Le Fort Carré d’Antibes. 1955. Antibes, Musée Picasso.

Trois textes de René Char sur Nicolas de Staël:

Bois de Staël

Je lisais récemment dans un journal du matin que des explorateurs anglais avaient photographié sur l’un des versants extrêmes de l’Himalaya, puis suivi, pendant plusieurs kilomètres, les empreintes de pieds, de pas plutôt, dans la croûte neigeuse, d’un couple d’êtres dont la présence, en ce lieu déshérité, était invraisemblable et incompréhensible. Empreintes dont le dessin figurait un pied nu d’homme, énorme, muni d’orteils et d’un talon. Ces deux passants des cimes, qui avaient ce jour-là, marqué pour d’autres leur passage, n’avaient pu toutefois être aperçus des explorateurs. Un guide himalayen assura qu’il s’agissait de l’Homme des Neiges, du Yéti. Sa conviction et son expérience en admettaient l’existence fabuleuse.
Même si j’écoute l’opinion raisonnable d’un savant du Muséum qui, consulté, répond que les empreintes pourraient être celles d’un plantigrade ou quadrumane d’une rare espèce, grand parcoureur de solitudes, les bois que Nicolas de Staël a gravés pour mes poèmes (pourtant rompus aux escalades et aux sarcasmes) apparaissent pour la première fois sur un champ de neige vierge que le rayon de soleil de votre regard tentera de faire fondre.
Staël et moi, nous ne sommes pas, hélas, des Yétis ! Mais nous approchons quelquefois plus près qu’il n’est permis de l’inconnu et de l’empire des étoiles.
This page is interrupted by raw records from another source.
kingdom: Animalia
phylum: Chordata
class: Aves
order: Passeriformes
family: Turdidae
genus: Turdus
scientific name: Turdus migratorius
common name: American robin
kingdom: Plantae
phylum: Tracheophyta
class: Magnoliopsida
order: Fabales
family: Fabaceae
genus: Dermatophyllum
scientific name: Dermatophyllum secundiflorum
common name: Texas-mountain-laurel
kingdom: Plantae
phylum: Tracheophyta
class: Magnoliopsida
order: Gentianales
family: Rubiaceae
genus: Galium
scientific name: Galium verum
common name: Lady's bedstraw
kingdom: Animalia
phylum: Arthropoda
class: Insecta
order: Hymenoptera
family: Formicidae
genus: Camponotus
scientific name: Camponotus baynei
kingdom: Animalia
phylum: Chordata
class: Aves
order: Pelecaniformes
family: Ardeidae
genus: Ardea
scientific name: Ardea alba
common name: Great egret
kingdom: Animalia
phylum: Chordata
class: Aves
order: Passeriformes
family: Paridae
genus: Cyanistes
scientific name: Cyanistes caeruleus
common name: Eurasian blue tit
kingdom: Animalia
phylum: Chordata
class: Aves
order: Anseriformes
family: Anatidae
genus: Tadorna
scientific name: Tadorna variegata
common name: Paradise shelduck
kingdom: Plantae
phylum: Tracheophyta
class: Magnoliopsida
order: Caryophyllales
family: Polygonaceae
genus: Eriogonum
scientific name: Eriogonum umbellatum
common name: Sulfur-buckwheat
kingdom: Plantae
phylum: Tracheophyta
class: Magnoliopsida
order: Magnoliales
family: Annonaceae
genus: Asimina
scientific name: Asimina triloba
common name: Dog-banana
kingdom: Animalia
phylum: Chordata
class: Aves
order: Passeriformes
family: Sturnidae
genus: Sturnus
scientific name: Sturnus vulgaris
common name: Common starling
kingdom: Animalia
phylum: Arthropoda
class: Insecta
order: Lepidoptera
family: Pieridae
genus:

Écrit pour l’exposition de l’ouvrage Poèmes de René Char à la galerie Jacques Dubourg, 126, boulevard Haussmann à Paris. 12 décembre 1951.

Recherche de la base et du sommet, 1971.

Nicolas De Staël

Le champ de tous est celui de chacun, trop pauvre, momentanément abandonné.
Nicolas de Staël nous met en chemise et au vent la pierre fracassée.
Dans l’aven des couleurs, il la trempe, il la baigne, il l’agite, il la fronce.
Les toiliers de l’espace lui offrent un orchestre.

Ô toile de rocher, qui frémis, montrée nue sur la corde d’amour !
En secret un grand peintre va te vêtir, pour tous les yeux, du désir le plus entier et le moins exigeant.

Recherche de la base et du sommet, 1971.

Il nous a dotés…

Le “printemps” de Nicolas de Staël n’est pas de ceux qu’on aborde et qu’on quitte, après quelques éloges, parce qu’on en connaît le rapide passage, l’averse tôt chassée. Les années 1950-1954 apparaîtront plus tard, grâce à cette œuvre, comme des années de “ressaisissement” et d’accomplissement par un seul à qui il échut d’exécuter sans respirer, en quatre mouvements, une recherche longtemps voulue . Staël a peint. Et s’il a gagné de son plein gré le dur repos, il nous a dotés, nous, de l’inespéré, qui ne doit rien à l’espoir.

Publié le 9 mars 1965 dans le Nouvel Observateur sous le titre Témoignage.

Recherche de la base et du sommet, 1971.